External FLAIR seminar : Theodor Misiakiewicz
Title: Learning sparse functions with neural networks
Speaker: Theodor Misiakiewicz (Stanford University)
Abstract: Understanding deep learning requires to understand three components: approximation (number of parameters to approximate a target function), generalization (number of samples to generalize to unseen data) and computation (typically gradient-based optimization, number of iterations). However, studying their interplay remains a formidable challenge and led to the introduction of many new ideas (implicit regularization, tractability via overparametrization, benign overfitting etc.).
This talk will focus on the setting of learning sparse functions (a function that depends on a latent low-dimensional subspace) on the hypersphere or hypercube.

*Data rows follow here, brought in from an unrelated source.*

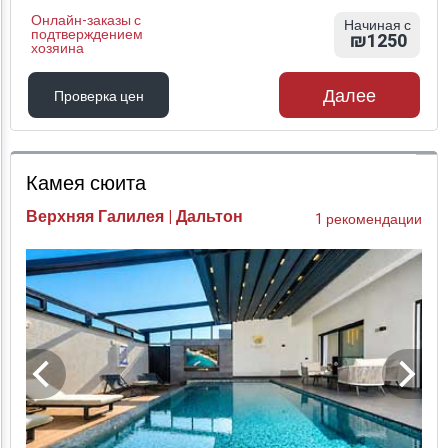
Онлайн-заказы с
Начиная с
подтверждением
₪1250
хозяина
Далее
Проверка цен
Проверка цен
Камея сюита
Верхняя Галилея | Дальтон
1 рекомендации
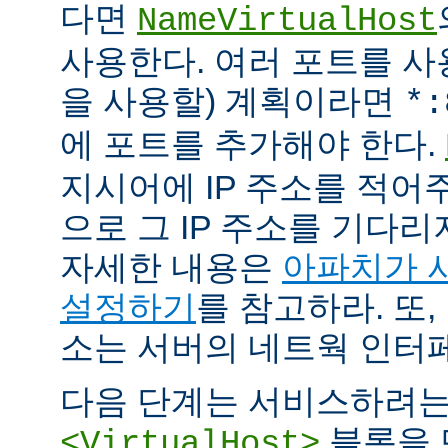
다면
NameVirtualHost
사용한다. 여러 포트를 사용
을 사용할) 계획이라면
*:
에 포트를 추가해야 한다.
지시어에 IP 주소를 적어
으로 그 IP 주소를 기다리
자세한 내용은
아파치가 
설정하기
를 참고하라. 또,
소는 서버의 네트웍 인터
다음 단계는 서비스하려
블록을 
<VirtualHost>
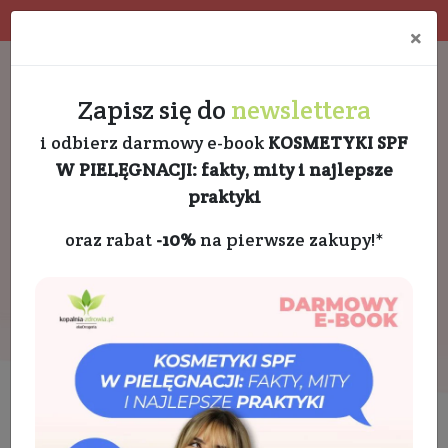
Program rabatowy
Eko pakowanie
×
Darmowa dostawa od 189 PLN
+48 732 728 888
Zapisz się do
newslettera
i odbierz darmowy e-book
KOSMETYKI SPF
W PIELĘGNACJI: fakty, mity i najlepsze
praktyki
oraz rabat
-10%
na pierwsze zakupy!*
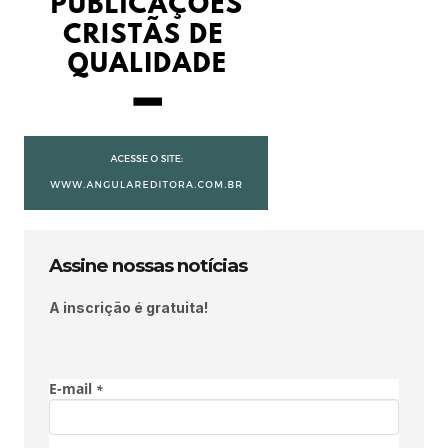
Assine nossas notícias
A inscrição é gratuita!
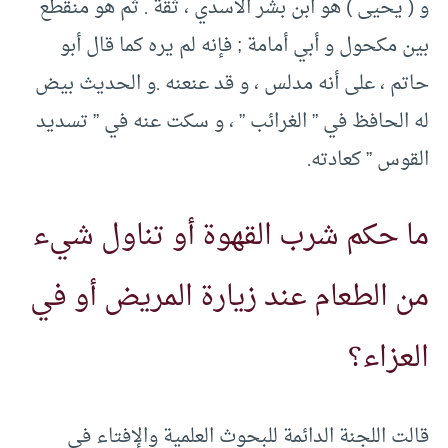
و ( يحيى ) هو ابن بشر الأسدي ، ثقة . ثم هو منقطع
بين مكحول و أبي أمامة ; فإنه لم يره كما قال أبو
حاتم ، على أنه مدلس ، و قد عنعنه .و الحديث بيض
له الحافظ في ” الغرائب ” ، و سكت عنه في ” تسديد
القوس ” كعادته.
ما حكم شرب القهوة أو تناول شيء
من الطعام عند زيارة المريض أو في
العزاء؟
قالت اللجنة الدائمة للبحوث العلمية والإفتاء في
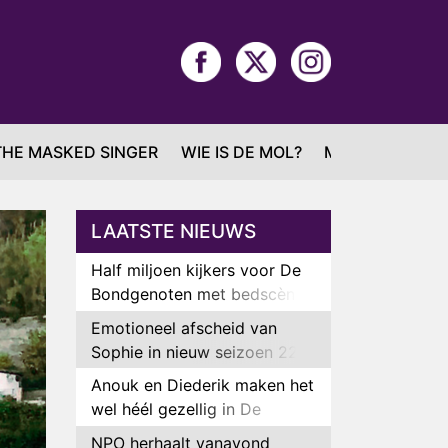
THE MASKED SINGER
WIE IS DE MOL?
MAFS
LAATSTE NIEUWS
Half miljoen kijkers voor De
Bondgenoten met bedscène
van Anouk en Diederik
Emotioneel afscheid van
Sophie in nieuw seizoen 22
Kids and Counting
Anouk en Diederik maken het
wel héél gezellig in De
Bondgenoten
NPO herhaalt vanavond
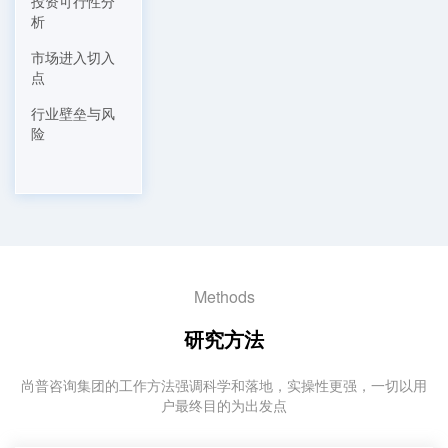
投资可行性分
析
市场进入切入
点
行业壁垒与风
险
Methods
研究方法
尚普咨询集团的工作方法强调科学和落地，实操性更强，一切以用
户最终目的为出发点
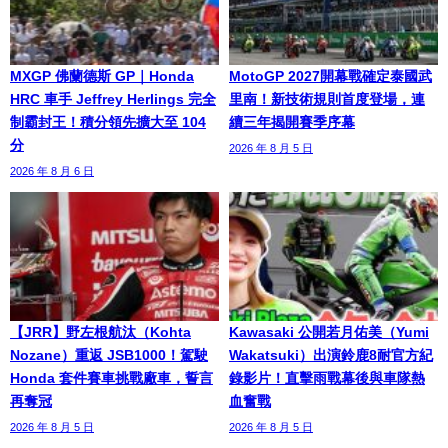
MXGP 佛蘭德斯 GP｜Honda
MotoGP 2027開幕戰確定泰國武
HRC 車手 Jeffrey Herlings 完全
里南！新技術規則首度登場，連
制霸封王！積分領先擴大至 104
續三年揭開賽季序幕
分
2026 年 8 月 5 日
2026 年 8 月 6 日
【JRR】野左根航汰（Kohta
Kawasaki 公開若月佑美（Yumi
Nozane）重返 JSB1000！駕駛
Wakatsuki）出演鈴鹿8耐官方紀
Honda 套件賽車挑戰廠車，誓言
錄影片！直擊雨戰幕後與車隊熱
再奪冠
血奮戰
2026 年 8 月 5 日
2026 年 8 月 5 日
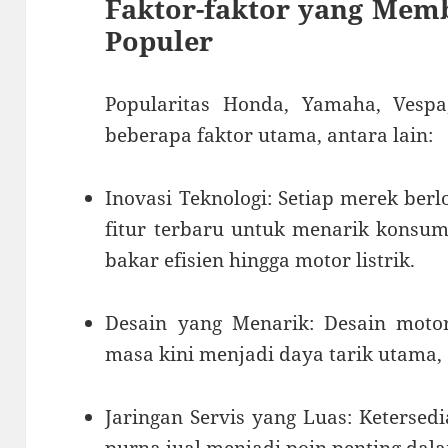
Faktor-faktor yang Mem
Populer
Popularitas Honda, Yamaha, Vespa,
beberapa faktor utama, antara lain:
Inovasi Teknologi: Setiap merek be
fitur terbaru untuk menarik konsum
bakar efisien hingga motor listrik.
Desain yang Menarik: Desain motor
masa kini menjadi daya tarik utama,
Jaringan Servis yang Luas: Ketersed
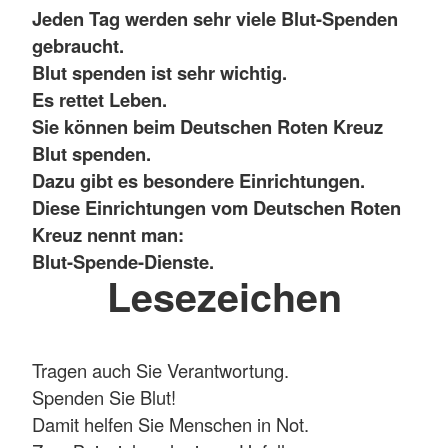
Jeden Tag werden sehr viele Blut-Spenden
gebraucht.
Blut spenden ist sehr wichtig.
Es rettet Leben.
Sie können beim Deutschen Roten Kreuz
Blut spenden.
Dazu gibt es besondere Einrichtungen.
Diese Einrichtungen vom Deutschen Roten
Kreuz nennt man:
Blut-Spende-Dienste.
Lesezeichen
Tragen auch Sie Verantwortung.
Spenden Sie Blut!
Damit helfen Sie Menschen in Not.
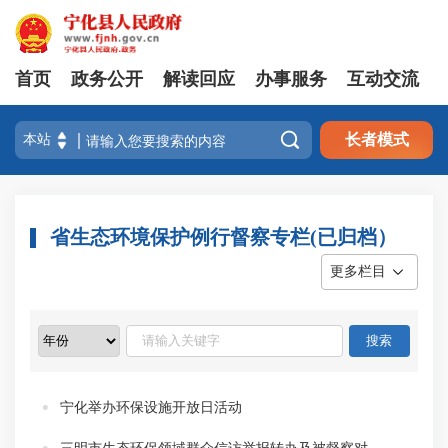
首页
政务公开
解读回应
办事服务
互动交流

长者模式
省生态环境保护例行督察专栏(已归档）
更多栏目
宁化举办环保设施开放日活动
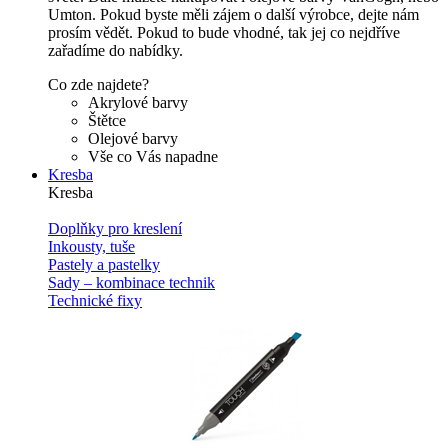
Umton. Pokud byste měli zájem o další výrobce, dejte nám
prosím vědět. Pokud to bude vhodné, tak jej co nejdříve
zařadíme do nabídky.
Co zde najdete?
Akrylové barvy
Štětce
Olejové barvy
Vše co Vás napadne
Kresba
Kresba
Doplňky pro kreslení
Inkousty, tuše
Pastely a pastelky
Sady – kombinace technik
Technické fixy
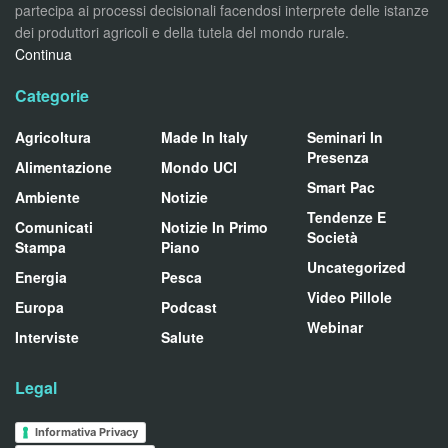
partecipa ai processi decisionali facendosi interprete delle istanze
dei produttori agricoli e della tutela del mondo rurale.
Continua
Categorie
Agricoltura
Made In Italy
Seminari In
Presenza
Alimentazione
Mondo UCI
Smart Pac
Ambiente
Notizie
Tendenze E
Comunicati
Notizie In Primo
Società
Stampa
Piano
Uncategorized
Energia
Pesca
Video Pillole
Europa
Podcast
Webinar
Interviste
Salute
Legal
Informativa Privacy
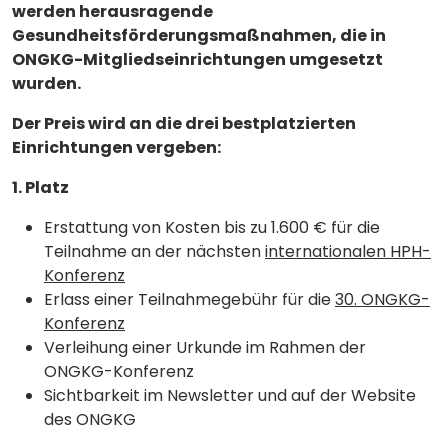
werden herausragende
Gesundheitsförderungsmaßnahmen, die in
ONGKG-Mitgliedseinrichtungen umgesetzt
wurden.
Der Preis wird an die drei bestplatzierten
Einrichtungen vergeben:
1. Platz
Erstattung von Kosten bis zu 1.600 € für die
Teilnahme an der nächsten
internationalen HPH-
Konferenz
Erlass einer Teilnahmegebühr für die
30. ONGKG-
Konferenz
Verleihung einer Urkunde im Rahmen der
ONGKG-Konferenz
Sichtbarkeit im Newsletter und auf der Website
des ONGKG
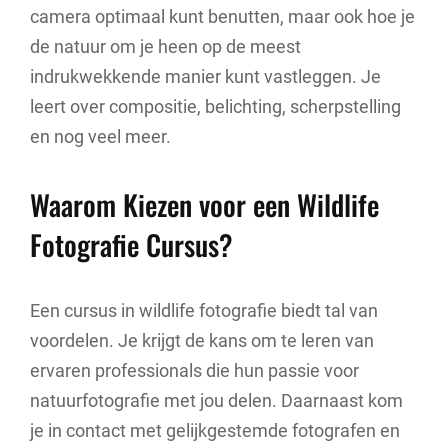
camera optimaal kunt benutten, maar ook hoe je
de natuur om je heen op de meest
indrukwekkende manier kunt vastleggen. Je
leert over compositie, belichting, scherpstelling
en nog veel meer.
Waarom Kiezen voor een Wildlife
Fotografie Cursus?
Een cursus in wildlife fotografie biedt tal van
voordelen. Je krijgt de kans om te leren van
ervaren professionals die hun passie voor
natuurfotografie met jou delen. Daarnaast kom
je in contact met gelijkgestemde fotografen en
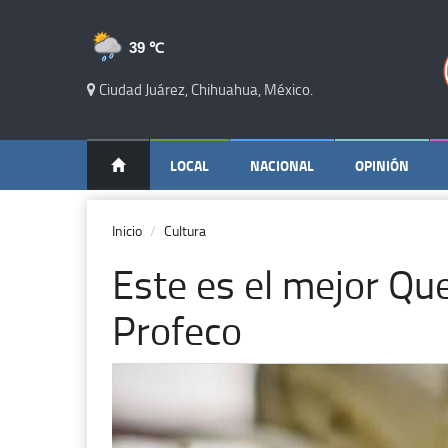
39 ℃
Ciudad Juárez, Chihuahua, México.
LOCAL
NACIONAL
OPINIÓN
Inicio
Cultura
Este es el mejor Qu
Profeco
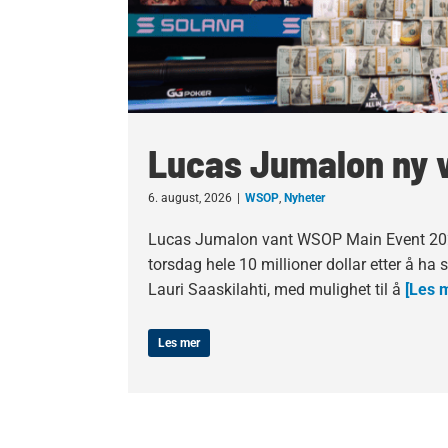
Lucas Jumalon ny 
6. august, 2026
|
WSOP
,
Nyheter
Lucas Jumalon vant WSOP Main Event 202
torsdag hele 10 millioner dollar etter å ha s
Lauri Saaskilahti, med mulighet til å
[Les m
Les mer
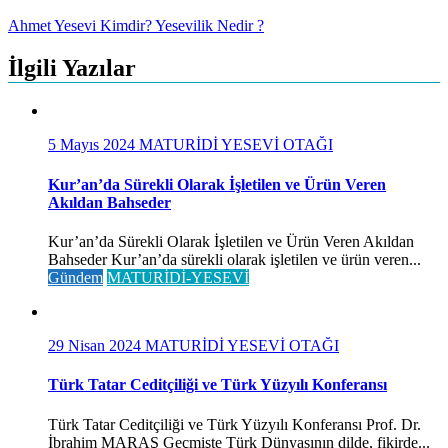
Ahmet Yesevi Kimdir? Yesevilik Nedir ?
İlgili Yazılar
5 Mayıs 2024
MATURİDİ YESEVİ OTAĞI
Kur’an’da Sürekli Olarak İşletilen ve Ürün Veren
Akıldan Bahseder
Kur’an’da Sürekli Olarak İşletilen ve Ürün Veren Akıldan
Bahseder Kur’an’da sürekli olarak işletilen ve ürün veren...
Gündem
MATURİDİ-YESEVİ
29 Nisan 2024
MATURİDİ YESEVİ OTAĞI
Türk Tatar Ceditçiliği ve Türk Yüzyılı Konferansı
Türk Tatar Ceditçiliği ve Türk Yüzyılı Konferansı Prof. Dr.
İbrahim MARAŞ Geçmişte Türk Dünyasının dilde, fikirde...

I will consider three scenarios corresponding to three optimization regimes of neural networks (NNs): 1) kernel and random feature regression; 2) convex NNs; and 3) online SGD on 2-layer NNs in the mean-field scaling. In each of these scenarios, we provide tight characterizations for each of the approximation, generalization and computational aspects. In particular, while NNs trained beyond the kernel regime can adapt to sparsity, computational aspects cannot be ignored. Understanding which sparse functions are efficiently learned by NNs reveals interesting hierarchical structures in the target function (staircase property) and rich behavior in the SGD dynamics (saddles).
This is based on a few joint works with Emmanuel Abbe, Enric Boix-Adsera, Michael Celentano, Behrooz Ghorbani, Hong Hu, Yue M. Lu, Song Mei and Andrea Montanari.